** PROVIDED PASSAGE **
☆ ☆ ☆

A method for detecting autoantibodies against TNFR1 and SFTPD or AGPT2, CB, IL2RA, IL2RB, SELE, SFTPD, TNFR1 and TNFS1B, and optionally against TNFRSF6B, MUC1, MOK and CXCL8 and/or IL2RB, SFTPD, TNFRSF1B and AGPT2, in a test sample from a human patient suffering from sepsis, preferably a COVID-19 patient, at risk of developing ARDS, the method comprising: a) Printing purified cDNA encoding the full-length sequence for the autoantigens TNFR1 and SFTPD or AGPT2, CB, IL2RA, IL2RB, SELE, SFTPD, TNFR1 and TNFS1B, and optionally TNFRSF6B, MUC1, MOK and CXCL8 and/or IL2RB, SFTPD, TNFRSF1B and AGPT2, onto a slide together with an antibody that recognizes the specific tag, and b) Capturing the expressed protein by the anti-tag antibody when the biological sample is added.

In a preferred embodiment, the present invention is a computer-implemented invention, wherein a processing unit (hardware) and a software are configured to:

• Receive information/data regarding the presence of autoantibodies against TNFR1 and SFTPD or AGPT2, CB, IL2RA, IL2RB, SELE, SFTPD, TNFR1 and TNFS1B and optionally against TNFRSF6B, MUC1, MOK and CXCL8 and/or IL2RB, SFTPD, TNFRSF1B and AGPT2,

• Process the information/data received for finding substantial variations or deviations with respect to the presence or absence of autoantibodies against TNFR1 and SFTPD or AGPT2, CB, IL2RA, IL2RB, SELE, SFTPD, TNFR1 and TNFS1B and optionally against TNFRSF6B, MUC1, MOK and CXCL8 and/or IL2RB, SFTPD, TNFRSF1B and AGPT2, and

• Provide an output through a terminal display of the variation or deviation detected, wherein the presence of autoantibodies against TNFR1 and SFTPD or AGPT2, CB, IL2RA, IL2RB, SELE, SFTPD, TNFR1 and TNFS1B is an indication that the patient suffering from sepsis has a bad prognosis and could develop ARDS, and wherein the presence of autoantibodies against TNFRSF6B, MUC1, MOK and CXCL8 and/or IL2RB, SFTPD, TNFRSF1B and AGPT2 is an indication that the patient will develop ARDS with high severity. The present invention also refers to a computer program or a computer-readable media containing means for carrying out the method of the invention.

☆ ☆ ☆

** DATA **
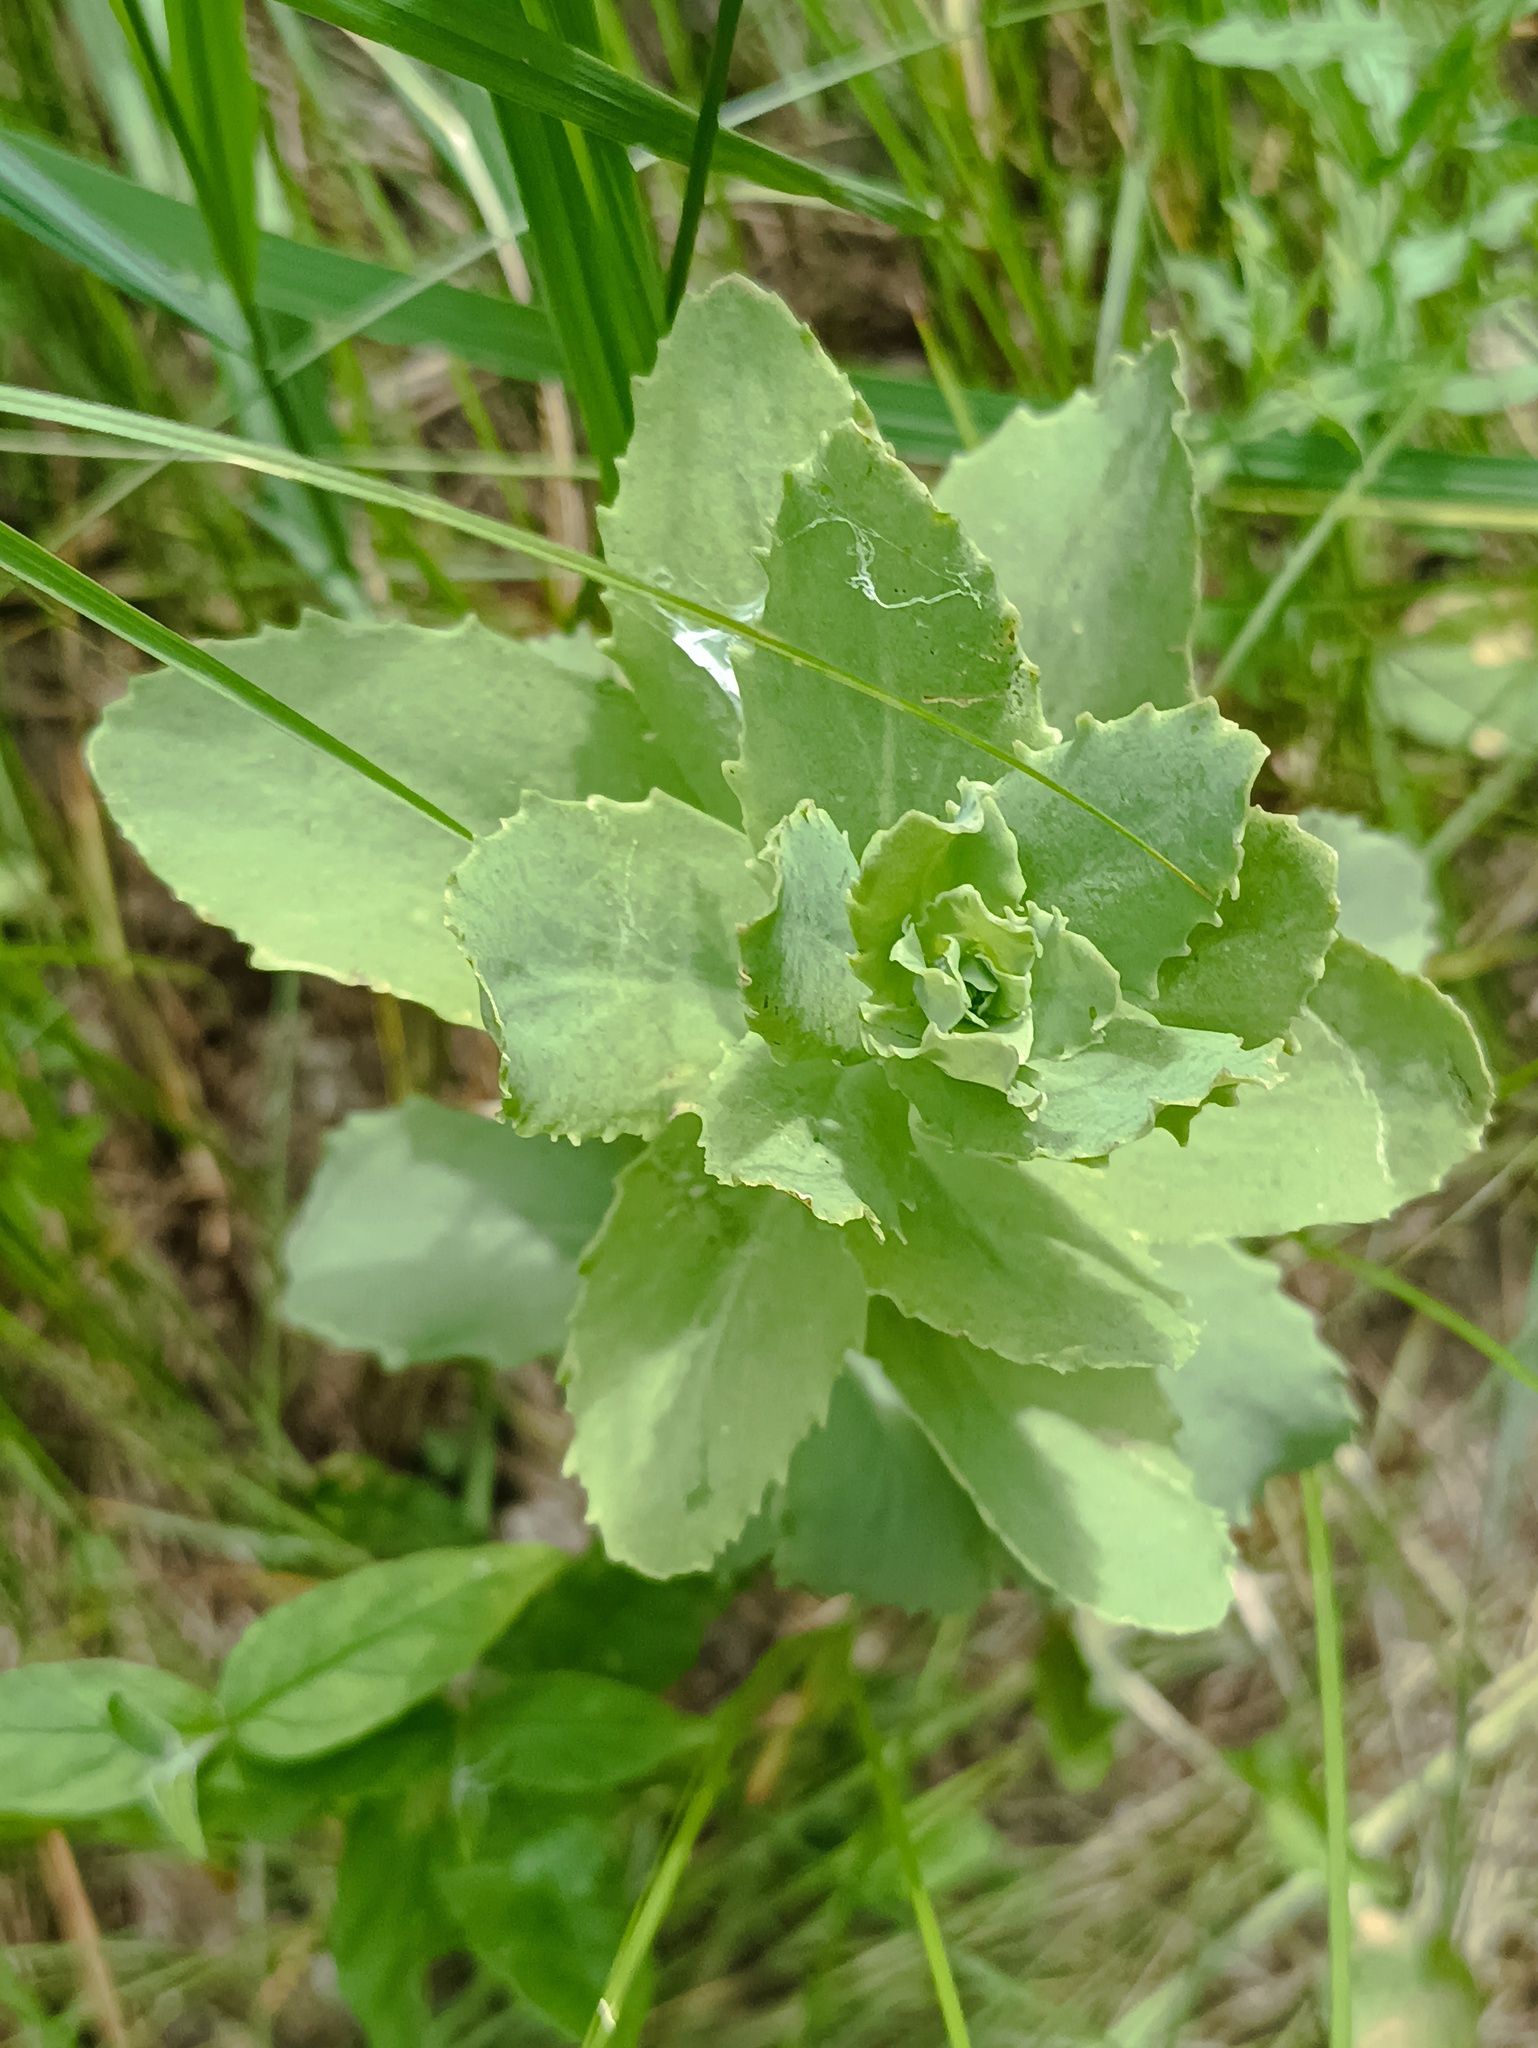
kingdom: Plantae
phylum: Tracheophyta
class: Magnoliopsida
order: Saxifragales
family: Crassulaceae
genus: Hylotelephium
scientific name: Hylotelephium telephium
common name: Live-forever
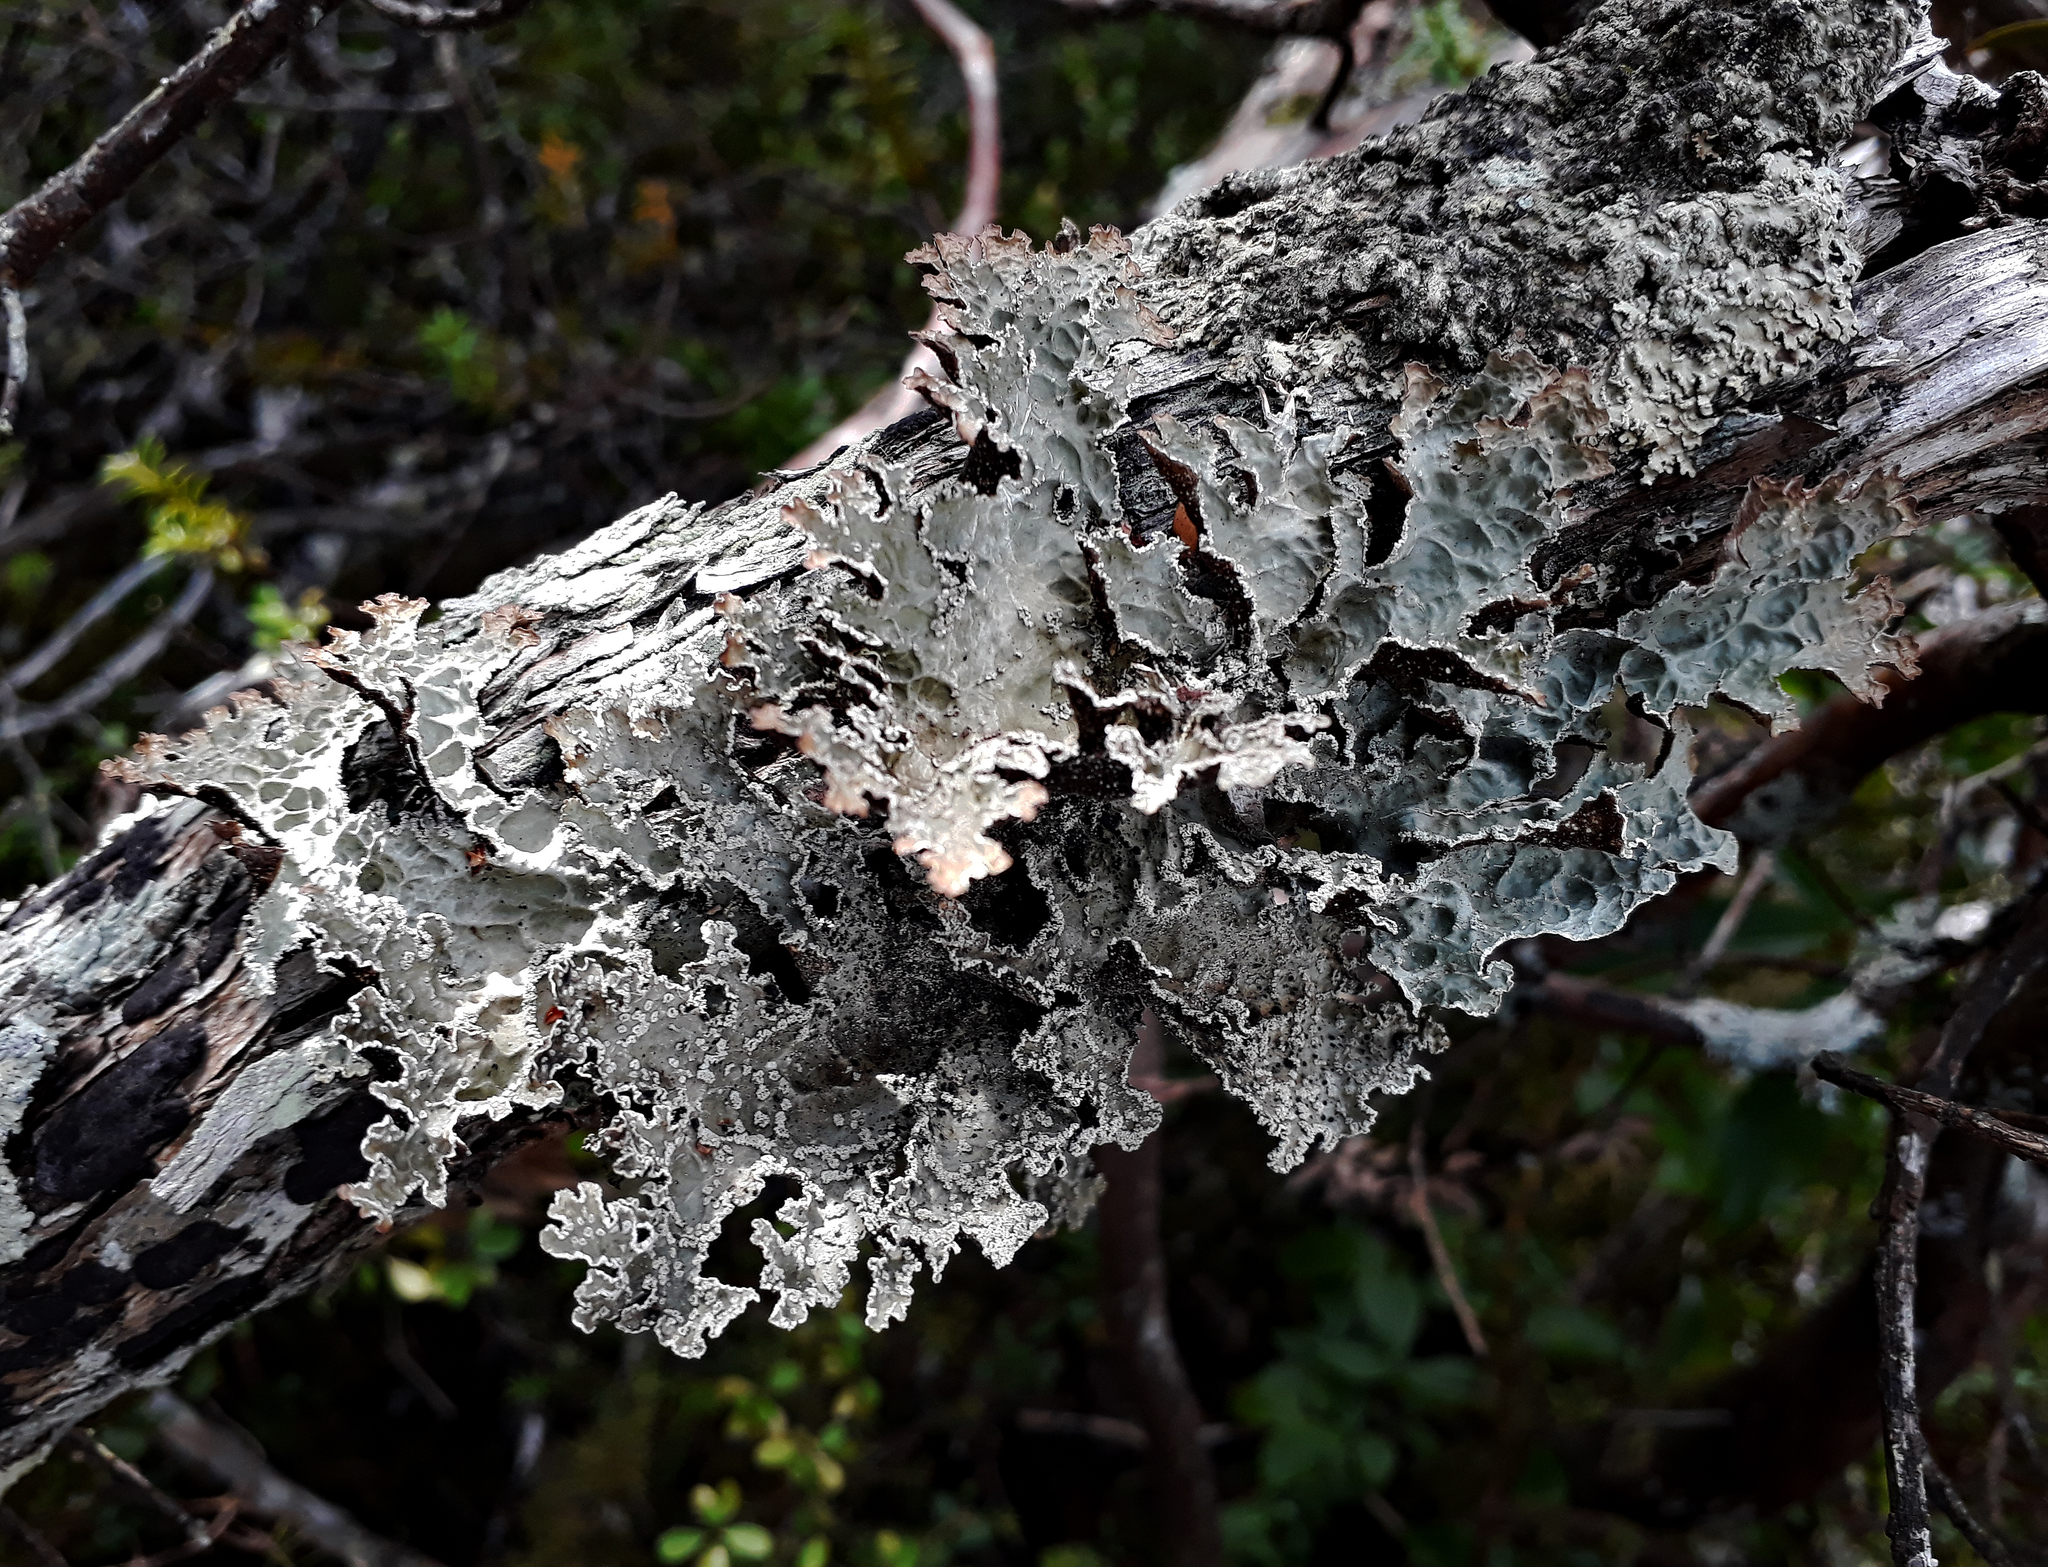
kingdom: Fungi
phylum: Ascomycota
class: Lecanoromycetes
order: Peltigerales
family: Lobariaceae
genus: Pseudocyphellaria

☆ ☆ ☆

** WHAT YOU ARE ASKED TO DO **
In the passage on autoantibodies in sepsis patients, set down word for word the portion starting at "A method for" and ending at "sample is added.".

** RESPONSE FOR THIS EXERCISE **
A method for detecting autoantibodies against TNFR1 and SFTPD or AGPT2, CB, IL2RA, IL2RB, SELE, SFTPD, TNFR1 and TNFS1B, and optionally against TNFRSF6B, MUC1, MOK and CXCL8 and/or IL2RB, SFTPD, TNFRSF1B and AGPT2, in a test sample from a human patient suffering from sepsis, preferably a COVID-19 patient, at risk of developing ARDS, the method comprising: a) Printing purified cDNA encoding the full-length sequence for the autoantigens TNFR1 and SFTPD or AGPT2, CB, IL2RA, IL2RB, SELE, SFTPD, TNFR1 and TNFS1B, and optionally TNFRSF6B, MUC1, MOK and CXCL8 and/or IL2RB, SFTPD, TNFRSF1B and AGPT2, onto a slide together with an antibody that recognizes the specific tag, and b) Capturing the expressed protein by the anti-tag antibody when the biological sample is added.